Перевернуто, опрокинуто вспять время: зеркало, изумление "каренинской красой", язычок пламени в керосиновой лампе. Полночь бьет.
Так вот когда мы вздумали родиться...
Потрясает чувство соприкосновения с историей, но слов у меня нет, язык примерзает мороз по телу... Ведь надо — после этого! — читать свое...
Читаю, в горле как будто щепа, голос луженый.
За окном притихла осень —
Хитрая пантера.
Скоро тело свое бросит
На деревья сквера...
Выслушав терпеливо, Анна Андреевна замечает:
— Банально!
"Вы меня так, а ведь я вас..." Читаю свое давешнее: посвященное ей — "Я стихов ваших сейчас не помню..."
Как ни странно, растрогало...
С мягкой, чуть смущенной улыбкой она говорит:
— Послушайте еще!
Я зажгла заветные свечи
И вдвоем с ко мне не пришедшим
Сорок первый встречаю год...
Это — "Поэма без героя". Один из ранних вариантов. Для нас, подростков.
...А после — и эта встреча, это чтение запечатлены в моем чистосердечном стихотворном лепете:
Вот ваши слепящие плечи
и низкий певучий голос.
Как быстро он раны залечит,
С которыми тщетно боролась.
Пусть буду я снова глупой,
Пусть будут стихи банальны, —
Нам счастье отпущено скупо
На дни этой жизни печальной.
Спасибо, что дали увидеть
Свой город, волшебно прекрасный,
И что не хотели обидеть
Мечты невозможной, напрасной.
Весна сорок четвертого. Салюты. Веянье близкой Победы...
У нас все то же — школа, кружки, походы к Ахматовой. Вместе читаем Шекспира и Китса.
В марте мальчишки мои драгоценные раздобывают и дают мне переписать целиком "Поэму без героя".
Это еще не похоже на окончательный вариант — строфа шестистрочная; будут еще и добавления, и поправки, будут авторские примечания.
Пока — с моими десятью неполными классами — местами темный лес. Не понимаю вкраплений французских, латинских, не знаю многих слов — "страна атласных баут", "в колдунах, звездочетах, лизисках", "ровесник Мамврийского дуба". И что это за "театральные арапчата", и о ком сказано: "Твой, красавица, паладин", и кто она, обворожительная "Коломбина десятых годов", что означает "скобарь" и "флюгарки", почему некоторые строки в кавычках — цитаты? Откуда?
Корней Иванович Чуковский вспоминал:
"Ахматова делит мир на две части: на тех, кто понимает поэму, и тех, кто не понимает ее".
Понимать все, с тогдашним уровнем образованности, я не могла. Но, зачерпнувшая хоть каплю из океана поэзии, уже могла ощутить в поэме силу чувств, накал тревоги и боли:
За одну минуту покоя
Я посмертный отдам покой.
Петербург — и эпоха, колдовство искусства, сумрак тайны ставало зримо, врезалось в сердце, как нож.

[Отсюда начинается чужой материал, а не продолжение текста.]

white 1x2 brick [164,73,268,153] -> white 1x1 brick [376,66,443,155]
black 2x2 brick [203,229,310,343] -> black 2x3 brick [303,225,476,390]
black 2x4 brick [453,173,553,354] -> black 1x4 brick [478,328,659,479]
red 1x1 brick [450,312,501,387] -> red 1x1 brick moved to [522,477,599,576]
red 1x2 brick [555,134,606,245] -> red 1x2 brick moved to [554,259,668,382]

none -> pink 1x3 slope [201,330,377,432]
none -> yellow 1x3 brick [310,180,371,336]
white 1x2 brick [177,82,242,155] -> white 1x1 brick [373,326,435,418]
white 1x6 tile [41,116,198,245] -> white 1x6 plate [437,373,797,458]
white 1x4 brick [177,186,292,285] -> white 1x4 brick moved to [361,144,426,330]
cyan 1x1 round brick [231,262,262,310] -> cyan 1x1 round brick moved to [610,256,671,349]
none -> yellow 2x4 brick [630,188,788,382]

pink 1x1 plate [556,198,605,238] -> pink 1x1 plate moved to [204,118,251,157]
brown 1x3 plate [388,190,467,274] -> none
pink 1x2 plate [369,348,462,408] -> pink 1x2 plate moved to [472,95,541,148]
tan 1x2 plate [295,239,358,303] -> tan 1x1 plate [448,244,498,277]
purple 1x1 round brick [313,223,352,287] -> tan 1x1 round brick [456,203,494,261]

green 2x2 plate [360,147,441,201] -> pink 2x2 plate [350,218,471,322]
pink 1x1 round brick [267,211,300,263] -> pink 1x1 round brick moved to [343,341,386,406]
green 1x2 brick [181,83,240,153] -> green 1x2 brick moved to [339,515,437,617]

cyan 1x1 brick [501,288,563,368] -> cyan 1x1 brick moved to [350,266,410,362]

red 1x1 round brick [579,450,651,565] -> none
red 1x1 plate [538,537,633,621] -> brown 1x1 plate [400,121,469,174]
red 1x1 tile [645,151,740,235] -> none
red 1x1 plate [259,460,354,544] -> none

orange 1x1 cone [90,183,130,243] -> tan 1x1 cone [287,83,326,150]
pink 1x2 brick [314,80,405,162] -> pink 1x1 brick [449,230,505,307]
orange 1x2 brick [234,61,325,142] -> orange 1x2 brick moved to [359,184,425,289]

Как в прошедшем грядущее зреет,
Так в грядущем прошлое тлеет.
Глубину мудрости этих строк суждено было постигнуть много лет спустя.
Возникло и повторялось новое слово "реэвакуация". Уезжали институты, театры.
В марте сорок четвертого мы пришли к Анне Андреевне прощаться.
— Вот это возьми!
"Это" была фарфоровая вазочка для цветов, неизвестно откуда попавшая к Анне Андреевне.
Она и сейчас стоит у меня на столе — круглобокая, с весело-пестреньким ситцевым узором.
В сорок шестом я была уже студентка, филолог. И было то "Постановление", сметенное ныне вихрями гласности.
Воздадим должное нашим преподавателям — не акцентировали, не требовали, пробегали скороговоркой. А в моем сознании — ничего общего между той женщиной, что шельмовалась с высоких трибун, и той женщиной, что и на галерку смотрела с в е р х у.
Взятое в дорогу
Нашему слепому поколенью
Много ли подарено судьбой?
Марк Айзенштадт
Мне было подарено.
Не сила прозрения, а веянья предчувствия, не знания, а ощущение.
Эти встречи, это мгновенное соседство во времени помогли поверить в чудо человечности, увидеть в поэзии могучее преодоление одиночества души. Они дали прививку от пошлости, урок стойкости и верности себе.
Эти книги, эти строки, исключенные из круга чтения надолго, стали паролем узнавания — "чтоб не пропасть поодиночке".
Наша юность уходила в историю — и ушла в память.